Thanatos | Geoffrey Thanatos (apeacefuldeath) wrote in forgotten_gods, @ 2010-12-16 09:40:00 |
|
|||
Entry tags: | thanatos |
Who: Thanatos (apeacefuldeath); special guest appearance by Hades (ofdiss)
What: Prioritizing.
When: Early December.
Where: NYC.
Warnings: None.
Hospitals, noise and movement and frenetic paces, shouting to be heard above the shouts, the wailing wounded and screaming ambulances. Not his domain, but not not his domain, he'd stepped light-footed through more than one emergency room during his many days. Still, the ER was not Death's preferred place; he gravitated toward intensive care and cancer wards, recovery rooms where post-op patients slept soundly with the help of sedatives bearing his brother's name. Thanatos, the peaceful killer, was deeply fond of hospitals.
He treated this one much like an old friend, ghosting through its halls to run fingertips along painted walls (calm colors: greens and blues and bieges which said 'there is nothing to be afraid of, death is not coming for you'), occasionally stopping at an open door to study a room's occupant with blank, dead hawk's eyes. They were each sand in an hourglass to him, little falling grains which he sensed and he felt, this child of Night and Darkness, but had over time become unable to touch. Thus the madness. Thus the reason for his presence in this place not of healing but merely extended dying. Thanatos ghosted through the hospital in an almost literal sense; faded old thing amidst non-believers, the quiet guardian of slipping away during sleep now a junkyard dog which bared its teeth, which threatened violence but only toward those within reach of its tether. No one knew him, and so next to no one saw him.

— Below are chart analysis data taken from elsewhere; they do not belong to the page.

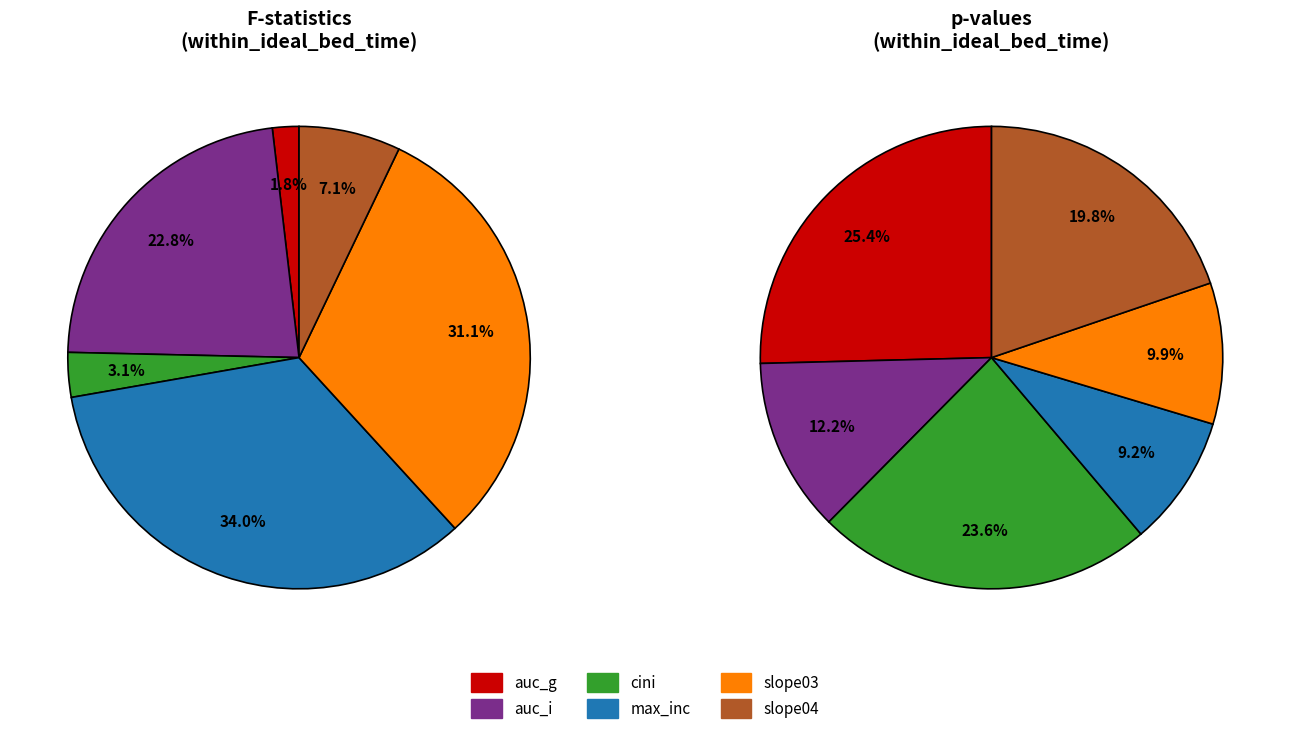

Which slice is the smallest?

auc_g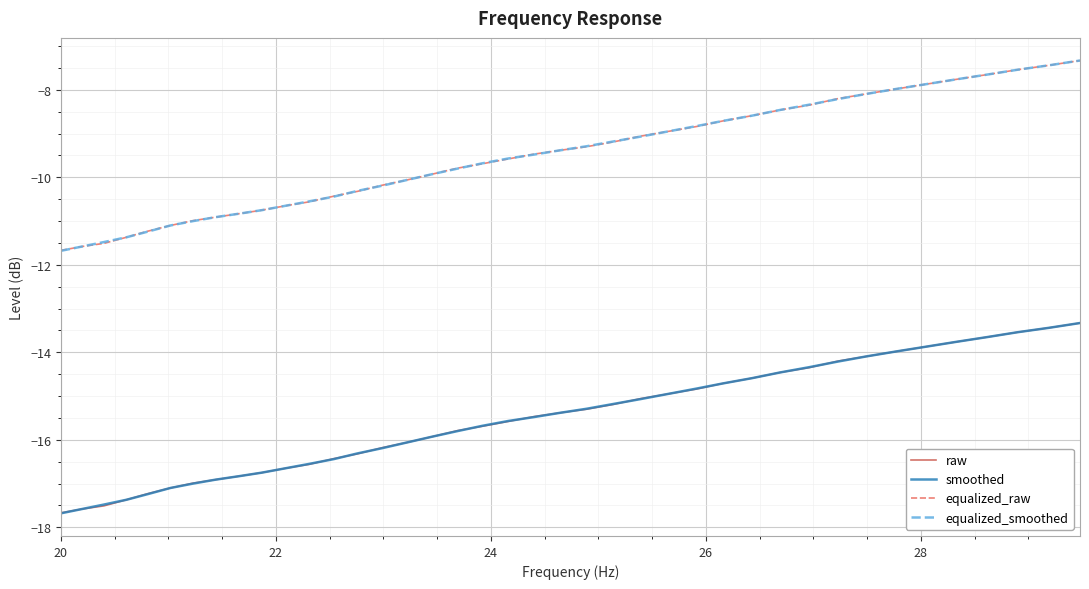

True or false: raw and equalized_raw intersect in this chart.

False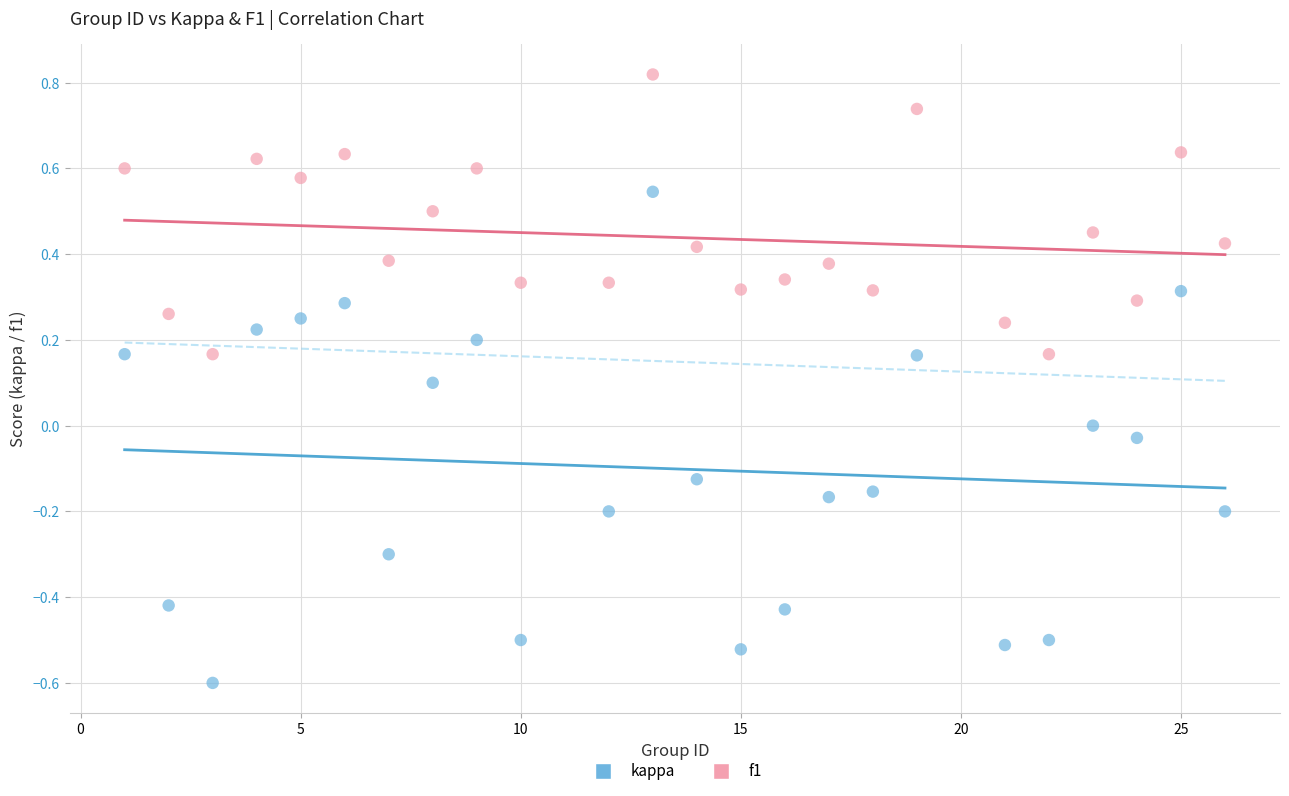

What are all the series names shown in the legend?

kappa, f1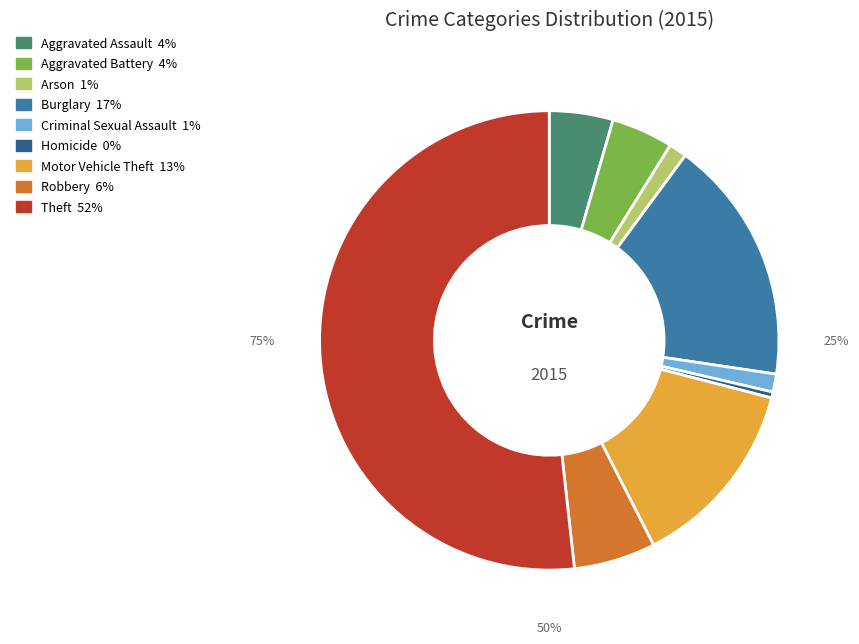

Which slice is the largest?

Theft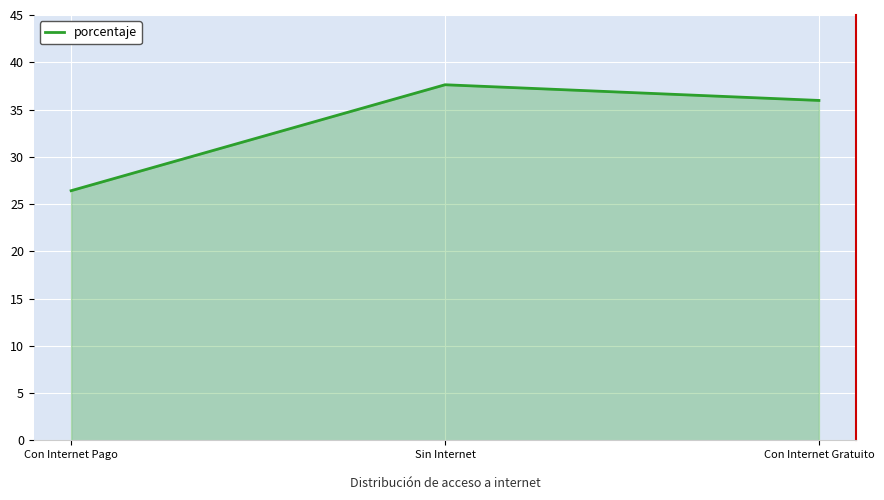

What is the smallest value displayed?

26.4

The mortals were almost entirely lost to sword-wielding Death. His fellow gods were another thing -- they'd been his even during their glory days, when Greece was the world, men were small, and feared and loathed Thanatos just as surely as the gods themselves did. Immortal did not mean invincible, invulnerable. With Olympus gone and Dis so much dust, the Christ-child and its mockeries of sacrifice high on the mountain these sick and sour days, Thanatos counted on gods for sustenance. The forgotten were his bread, the weak his wine; tall, spindly Death trailed after them like a hungry spectre. But patient, oh so achingly patient, knowing that those he'd send away would not require a psychopomp. They would not pass through his once-King and Queen's hands for judgment. There would be no Elysium or Tartarus for them. Just the void. Just the bitter blackness of mortality at last.
Thanatos stood at the foot of Hades's hospital bed and thought on this, fingers twitching for the blade beneath his coat. He studied a face gone pale with hurt and drugs, cocked his head with its own knife's-edge features and contemplated taking the King of Death, what it might entail. In the end, he did nothing. Hades and the sad frailty he wore so well was nostalgia, a stop on the road to other things. There was a method to the madness, after all, an order which needed to be followed within the larger scope of chaos. Thanatos, then, stood and listened to the sound of a god's heart beating, one lunatic sitting in on another.